Le sultanat omanais, qui avait déclenché la colère de Téhéran en juin en ouvrant une route alternative dans le détroit, n'a pas fait de déclaration pour l'instant.

"Nous sommes sur le point de parvenir à un accord sur une route acceptable pour les deux parties - ni la route nord, ni la route sud -, dans le respect des droits souverains de chaque pays et la garantie de nos intérêts nationaux et de notre sécurité", avait assuré dimanche Esmaïl Baghaï.

Vers 00H30 GMT, le cours du baril de WTI nord-américain gagnait 0,49% à 80,73 dollars, et celui de Brent de la mer du Nord, référence du marché mondial, progressait de 0,60% à 84,27 dollars. Les prix tentaient un timide sursaut après avoir lourdement chuté la veille sur fond d'espoirs de négociations entre Iran et Etats-Unis.
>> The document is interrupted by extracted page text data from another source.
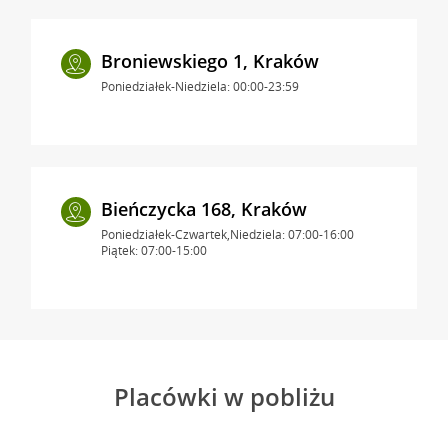
Broniewskiego 1, Kraków
Poniedziałek-Niedziela: 00:00-23:59
Bieńczycka 168, Kraków
Poniedziałek-Czwartek,Niedziela: 07:00-16:00
Piątek: 07:00-15:00
Placówki w pobliżu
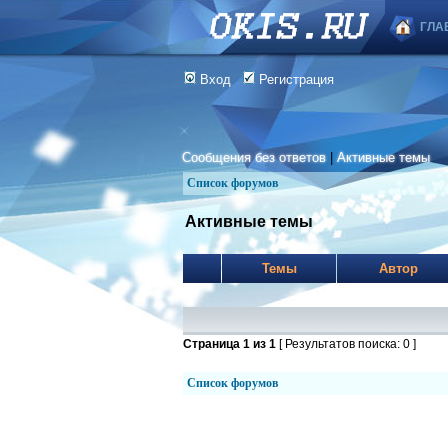
ГЛА
Вход
Регистрация
Сообщения без ответов
|
Активные темы
Список форумов
Активные темы
Темы
Автор
Страница
1
из
1
[ Результатов поиска: 0 ]
Список форумов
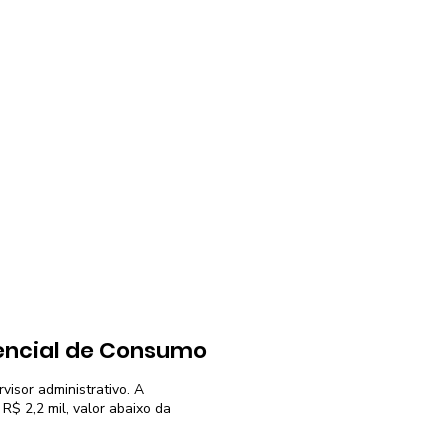
encial de Consumo
visor administrativo. A
R$ 2,2 mil, valor abaixo da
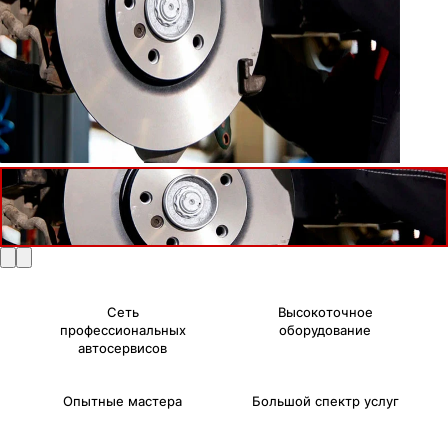
Сеть
Высокоточное
профессиональных
оборудование
автосервисов
Опытные мастера
Большой спектр услуг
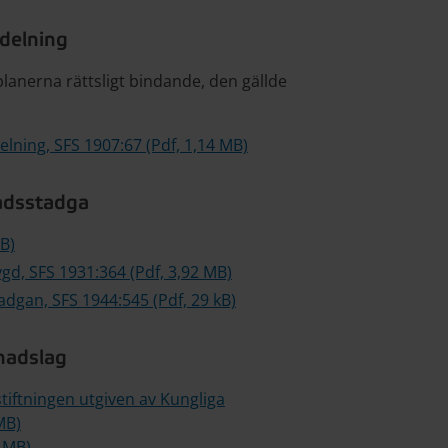
delning
anerna rättsligt bindande, den gällde
ning, SFS 1907:67 (Pdf, 1,14 MB)
adsstadga
B)
d, SFS 1931:364 (Pdf, 3,92 MB)
dgan, SFS 1944:545 (Pdf, 29 kB)
nadslag
iftningen utgiven av Kungliga
MB)
 MB)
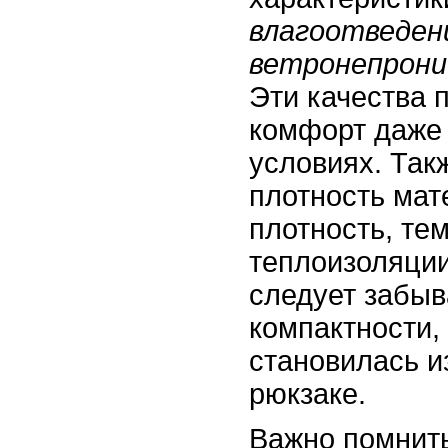
влагоотведен
ветронепрон
Эти качества 
комфорт даже
условиях. Так
плотность мат
плотность, те
теплоизоляции
следует забыв
компактности,
становилась и
рюкзаке.
Важно помнить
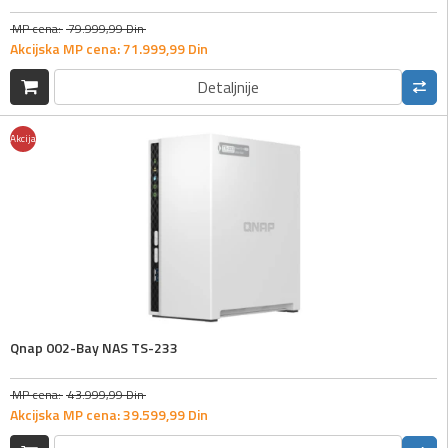
MP cena:
79.999,
99
Din
Akcijska MP cena:
71.999,
99
Din
Detaljnije
Akcija
Qnap 002-Bay NAS TS-233
MP cena:
43.999,
99
Din
Akcijska MP cena:
39.599,
99
Din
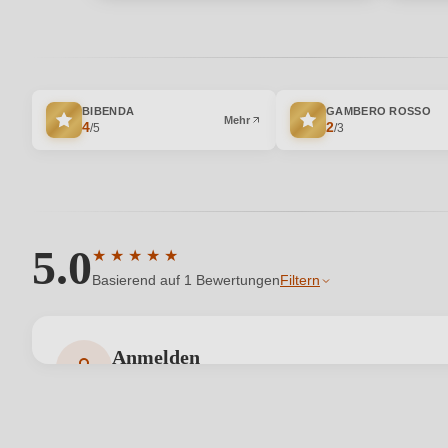
BIBENDA
GAMBERO ROSSO
Mehr
4
2
/5
/3
5.0
★
★
★
★
★
Durchschnittliche Bewertung von 5 von 5 Sternen
Basierend auf 1 Bewertungen
Filtern
Anmelden
Bewertungen können nur von angemeldeten Benutzern 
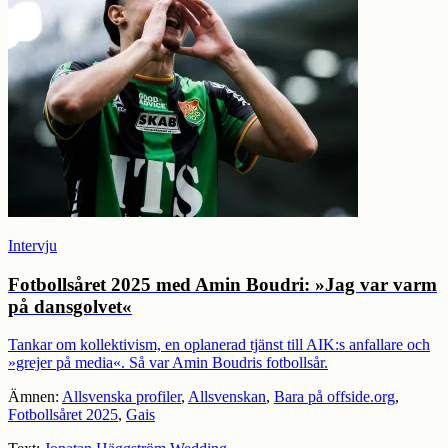
Intervju
Fotbollsåret 2025 med Amin Boudri: »Jag var varm
på dansgolvet«
Tankar om kollektivism, en oplanerad tjänst till AIK:s anfallare och
»grejer på media«. Så var Amin Boudris fotbollsår.
Ämnen:
Allsvenska profiler
,
Allsvenskan
,
Bara på offside.org
,
Fotbollsåret 2025
,
Gais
Le Brent avait brièvement dépassé 100 dollars le baril fin juillet.

En attendant, la situation dans le détroit d'Ormuz reste tendue. L'agence de sécurité maritime britannique UKMTO a rapporté dans la nuit de lundi à mardi qu'un cargo y avait été frappé par un "projectile inconnu", sans faire état dans l'immédiat d'éventuels blessés ou dégâts.

- "Nouveau mensonge" -

Donald Trump avait conditionné la suspension des frappes américaines à la conclusion rapide d'un accord avec Téhéran, en particulier sur le détroit.

Il a avancé lundi que celui-ci était "totalement contrôlé" par la marine américaine, et averti que le blocus américain des ports iraniens ne serait levé qu'en cas d'"accord" ou de "capitulation totale".

Les hostilités, déclenchées fin février par une offensive américano-israélienne sur Téhéran, ont globalement cessé en avril avant de reprendre début juillet.

Selon des médias américains, Washington envisageait de nouveaux bombardements massifs au cours du week-end, notamment contre des infrastructures énergétiques.

Donald Trump a dit avoir renoncé à cette nouvelle attaque à la demande de pays de la région, qui selon lui "pensent qu'on a un accord".

Il a affirmé que la requête provenait de l'Arabie saoudite, des Emirats arabes unis, du Qatar et de l'Iran lui-même, ce que Téhéran a également démenti, évoquant un "nouveau mensonge" du président américain.

La guerre s'est étendue récemment, avec un nouveau front en mer Rouge, où les rebelles yéménites houthis, soutenus par l'Iran, ont annoncé imposer un blocus aux navires saoudiens et ont depuis revendiqué des attaques contre des pétroliers et des installations pétrolières du royaume.